Gore was also taken prisoner for his involvement in arresting Macarthur and placed under trumped-up charges of perjury. In a show trial where Gore refused to plead due to the illegality of the court, Lieutenant Anthony Fenn Kemp found him guilty and sentenced him to seven years transportation to the convict settlement at Newcastle.

He laboured in Newcastle as a convict for two years digging coal before being ordered to England to act as a witness in the court martial against Major George Johnston who was in charge of the New South Wales Corps during the Rum Rebellion. Gore's wife and children were evicted from their home during his imprisonment and had to live off charity. His wife developed chronic asthma during this time, a condition she later died of.

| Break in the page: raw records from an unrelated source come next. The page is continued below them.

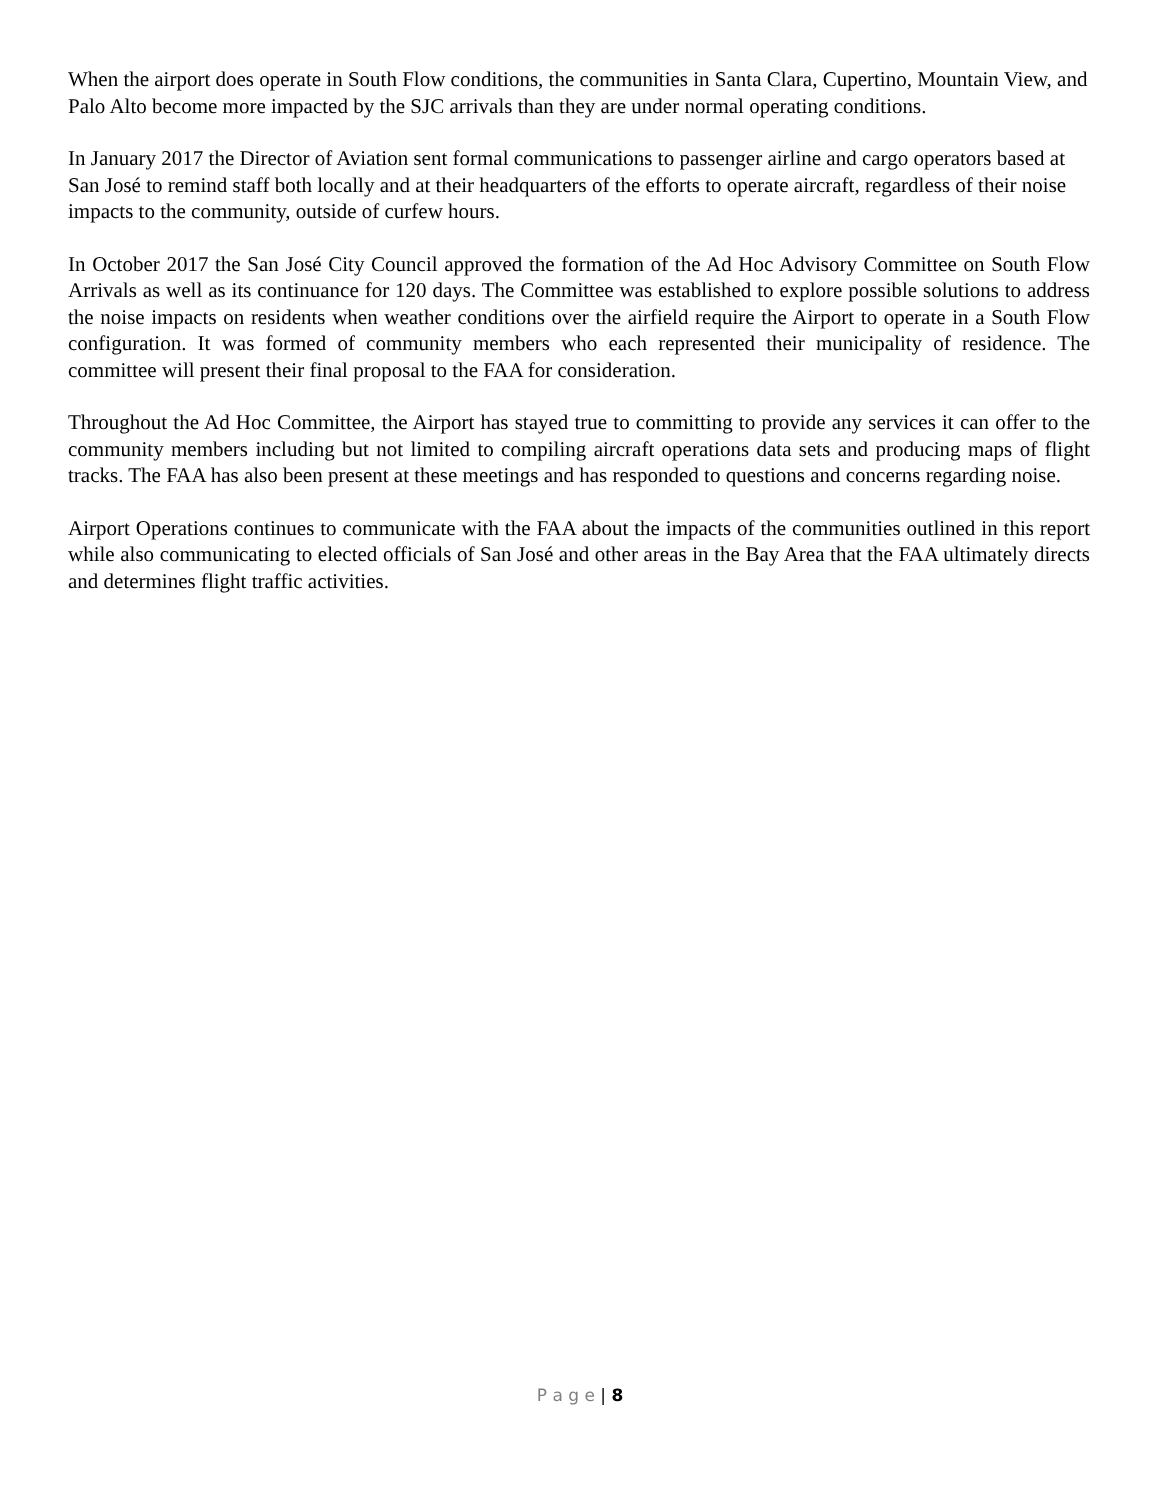When the airport does operate in South Flow conditions, the communities in Santa Clara, Cupertino, Mountain View, and Palo Alto become more impacted by the SJC arrivals than they are under normal operating conditions.
In January 2017 the Director of Aviation sent formal communications to passenger airline and cargo operators based at San José to remind staff both locally and at their headquarters of the efforts to operate aircraft, regardless of their noise impacts to the community, outside of curfew hours.
In October 2017 the San José City Council approved the formation of the Ad Hoc Advisory Committee on South Flow Arrivals as well as its continuance for 120 days. The Committee was established to explore possible solutions to address the noise impacts on residents when weather conditions over the airfield require the Airport to operate in a South Flow configuration. It was formed of community members who each represented their municipality of residence. The committee will present their final proposal to the FAA for consideration.
Throughout the Ad Hoc Committee, the Airport has stayed true to committing to provide any services it can offer to the community members including but not limited to compiling aircraft operations data sets and producing maps of flight tracks. The FAA has also been present at these meetings and has responded to questions and concerns regarding noise.
Airport Operations continues to communicate with the FAA about the impacts of the communities outlined in this report while also communicating to elected officials of San José and other areas in the Bay Area that the FAA ultimately directs and determines flight traffic activities.
P a g e | 8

=== Re-appointment as provost marshal and imprisonment for debts ===
Governor Lachlan Macquarie who took control of the colony in 1810, declared all trials held by the New South Wales Corps as invalid and re-appointed Gore to the position of provost marshal in 1812. A year later, Macquarie gave Gore a land grant of 150 acres on the northern side of Sydney Harbour. Gore named this property Artarmon which was derived from the Gore family's Ard tarmon estate in Sligo.

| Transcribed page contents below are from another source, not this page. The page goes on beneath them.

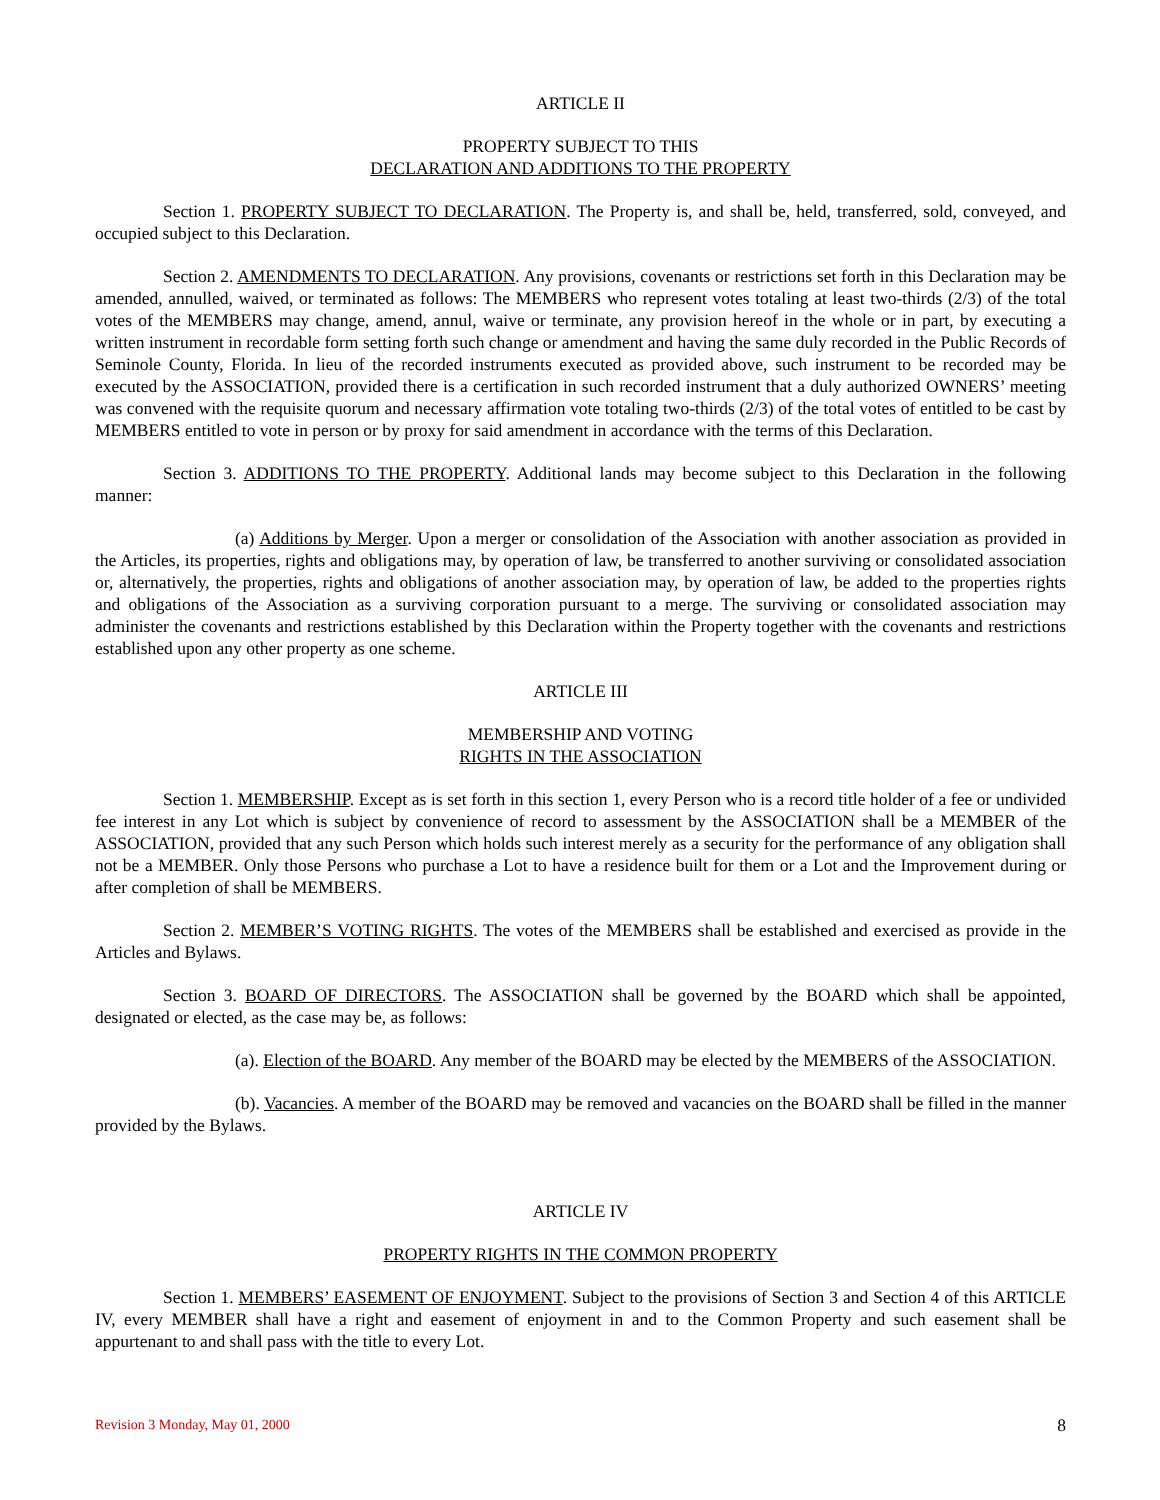ARTICLE II
PROPERTY SUBJECT TO THIS
DECLARATION AND ADDITIONS TO THE PROPERTY
Section 1. PROPERTY SUBJECT TO DECLARATION. The Property is, and shall be, held, transferred, sold, conveyed, and occupied subject to this Declaration.
Section 2. AMENDMENTS TO DECLARATION. Any provisions, covenants or restrictions set forth in this Declaration may be amended, annulled, waived, or terminated as follows: The MEMBERS who represent votes totaling at least two-thirds (2/3) of the total votes of the MEMBERS may change, amend, annul, waive or terminate, any provision hereof in the whole or in part, by executing a written instrument in recordable form setting forth such change or amendment and having the same duly recorded in the Public Records of Seminole County, Florida. In lieu of the recorded instruments executed as provided above, such instrument to be recorded may be executed by the ASSOCIATION, provided there is a certification in such recorded instrument that a duly authorized OWNERS’ meeting was convened with the requisite quorum and necessary affirmation vote totaling two-thirds (2/3) of the total votes of entitled to be cast by MEMBERS entitled to vote in person or by proxy for said amendment in accordance with the terms of this Declaration.
Section 3. ADDITIONS TO THE PROPERTY. Additional lands may become subject to this Declaration in the following manner:
(a) Additions by Merger. Upon a merger or consolidation of the Association with another association as provided in the Articles, its properties, rights and obligations may, by operation of law, be transferred to another surviving or consolidated association or, alternatively, the properties, rights and obligations of another association may, by operation of law, be added to the properties rights and obligations of the Association as a surviving corporation pursuant to a merge. The surviving or consolidated association may administer the covenants and restrictions established by this Declaration within the Property together with the covenants and restrictions established upon any other property as one scheme.
ARTICLE III
MEMBERSHIP AND VOTING
RIGHTS IN THE ASSOCIATION
Section 1. MEMBERSHIP. Except as is set forth in this section 1, every Person who is a record title holder of a fee or undivided fee interest in any Lot which is subject by convenience of record to assessment by the ASSOCIATION shall be a MEMBER of the ASSOCIATION, provided that any such Person which holds such interest merely as a security for the performance of any obligation shall not be a MEMBER. Only those Persons who purchase a Lot to have a residence built for them or a Lot and the Improvement during or after completion of shall be MEMBERS.
Section 2. MEMBER’S VOTING RIGHTS. The votes of the MEMBERS shall be established and exercised as provide in the Articles and Bylaws.
Section 3. BOARD OF DIRECTORS. The ASSOCIATION shall be governed by the BOARD which shall be appointed, designated or elected, as the case may be, as follows:
(a). Election of the BOARD. Any member of the BOARD may be elected by the MEMBERS of the ASSOCIATION.
(b). Vacancies. A member of the BOARD may be removed and vacancies on the BOARD shall be filled in the manner provided by the Bylaws.
ARTICLE IV
PROPERTY RIGHTS IN THE COMMON PROPERTY
Section 1. MEMBERS’ EASEMENT OF ENJOYMENT. Subject to the provisions of Section 3 and Section 4 of this ARTICLE IV, every MEMBER shall have a right and easement of enjoyment in and to the Common Property and such easement shall be appurtenant to and shall pass with the title to every Lot.
Revision 3 Monday, May 01, 2000 8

In 1817, Gore came upon financial difficulties and was arrested and imprisoned in 1818 for his debts. He escaped from jail and fled to Van Diemen's Land but was captured and returned to Sydney. Following his return Macquarie suspended Gore from his duties owing to him being in gaol, and because of the numerous complaints made against him. He then retired to his Artarmon property.

== Later life ==
=== Shooting of a soldier ===
In 1824, Gore was charged with the shooting and wounding of a soldier. The soldier, Andrew Beattie of the 48th Regiment, was on grass-cutting duty near Artarmon and Gore wounded him with bird-shot from a fowling rifle when he suspected him of stealing his grass. Gore was sentenced to life imprisonment at Newcastle. He attempted suicide in the court when he received his verdict. Gore was pardoned by Governor Thomas Brisbane in 1825 and returned to Artarmon.

=== Death ===
Gore was still heavily in debt in his old age and had mortgaged his property to several individuals. He was declared insolvent in 1843 and died in 1845. Richard Hayes Harnett, who purchased the Artarmon estate after Gore's death, found the coffins and remains of Gore and one of his daughters still unburied covered in palings in a bushy area of the property. His remains were later interred.

== Legacy ==
The Sydney suburb of Gore Hill and the associated Gore Hill Freeway are named after him and the adjoining suburb of Artarmon was named by him.